→ **WORK ORDER 1**:
Quote the passage about Rebus word for word, everything from "How are things" down to "for a nap...".
→ **WORK ORDER 2**:
Continue the passage about Rebus's vet visits and recovery, starting right after its last sentence.

→ **PASSAGE TO READ**:
· · ·
So over the past two weeks, poor Rebus was subjected to two visits to the veterinary clinic (the other two I thankfully made on my own); poked and prodded and stuck with needles; had weird pebbles put in his litterbox; started seeing a strange white powder sprinkled over some unfamiliar food and having to work hard for the rest; is now made to run and jump after new toys at least twice a day; and has his teeth brushed on a daily basis. Thank Darwin he deals so well with change! He's being such a great sport about the whole thing. I'm learning to fight my exhaustion in order to play with him by sitting on a low stool in the middle of my apartment to shine the laser pointer or wave his wand toy.

How are things going now? It's like having the old Rebus back! He's his sweet affectionate self, only calmer. He hasn't shown the slightest trace of aggressive behaviour since last Monday. Fingers crossed for the future!

And now I think I'll join him for a nap...
· · ·
Dataset entries
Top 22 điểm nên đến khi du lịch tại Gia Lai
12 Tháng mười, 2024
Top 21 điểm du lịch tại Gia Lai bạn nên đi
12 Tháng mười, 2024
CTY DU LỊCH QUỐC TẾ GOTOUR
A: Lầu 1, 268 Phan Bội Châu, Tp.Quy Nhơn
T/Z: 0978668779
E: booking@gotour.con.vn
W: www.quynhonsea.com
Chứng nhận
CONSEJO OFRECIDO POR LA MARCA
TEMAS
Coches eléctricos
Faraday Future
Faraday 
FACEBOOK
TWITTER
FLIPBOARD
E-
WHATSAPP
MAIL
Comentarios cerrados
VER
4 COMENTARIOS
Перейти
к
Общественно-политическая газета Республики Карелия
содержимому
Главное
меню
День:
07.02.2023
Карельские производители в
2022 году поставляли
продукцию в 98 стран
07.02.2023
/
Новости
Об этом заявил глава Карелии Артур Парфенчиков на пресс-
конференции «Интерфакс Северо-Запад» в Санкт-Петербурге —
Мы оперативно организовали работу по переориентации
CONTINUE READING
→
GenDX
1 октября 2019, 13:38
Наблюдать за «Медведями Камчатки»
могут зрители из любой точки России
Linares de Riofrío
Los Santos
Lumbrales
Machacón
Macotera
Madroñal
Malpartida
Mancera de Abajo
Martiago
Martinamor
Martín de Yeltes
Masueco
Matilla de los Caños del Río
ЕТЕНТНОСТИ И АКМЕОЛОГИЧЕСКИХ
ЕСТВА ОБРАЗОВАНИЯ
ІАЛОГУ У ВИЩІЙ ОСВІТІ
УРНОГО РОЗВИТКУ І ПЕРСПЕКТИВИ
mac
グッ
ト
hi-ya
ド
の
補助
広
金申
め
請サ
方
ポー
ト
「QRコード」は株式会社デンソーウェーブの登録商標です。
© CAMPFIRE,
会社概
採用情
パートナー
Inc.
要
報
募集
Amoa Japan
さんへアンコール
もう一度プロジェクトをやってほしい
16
· · ·
→ **TASK ANSWER 1**:
How are things going now? It's like having the old Rebus back! He's his sweet affectionate self, only calmer. He hasn't shown the slightest trace of aggressive behaviour since last Monday. Fingers crossed for the future!

And now I think I'll join him for a nap...

→ **TASK ANSWER 2**:
fast asleep

25 February 2014

The Great Frost


The Great Frost was, historians tell us, the most severe that has ever visited these islands. Birds froze in mid-air and fell like stones to the ground. At Norwich a young countrywoman started to cross the road in her usual robust health and was seen by the onlookers to turn visibly to powder and be blown in a puff of dust over the roofs as the icy blast struck her at the street corner.
                                                                                                                                               Orlando, Virginia Woolf

22 February 2014

frozen

ice sculpture

I woke up this morning absolutely convinced that it was Friday. It was only when I sat at my computer and noticed that I'd logged out of my professional email account that I remembered... Oh yes, it's Saturday.

It's been that kind of week. A long, busy, painful week that saw my world shaken to its very foundations not once, but twice.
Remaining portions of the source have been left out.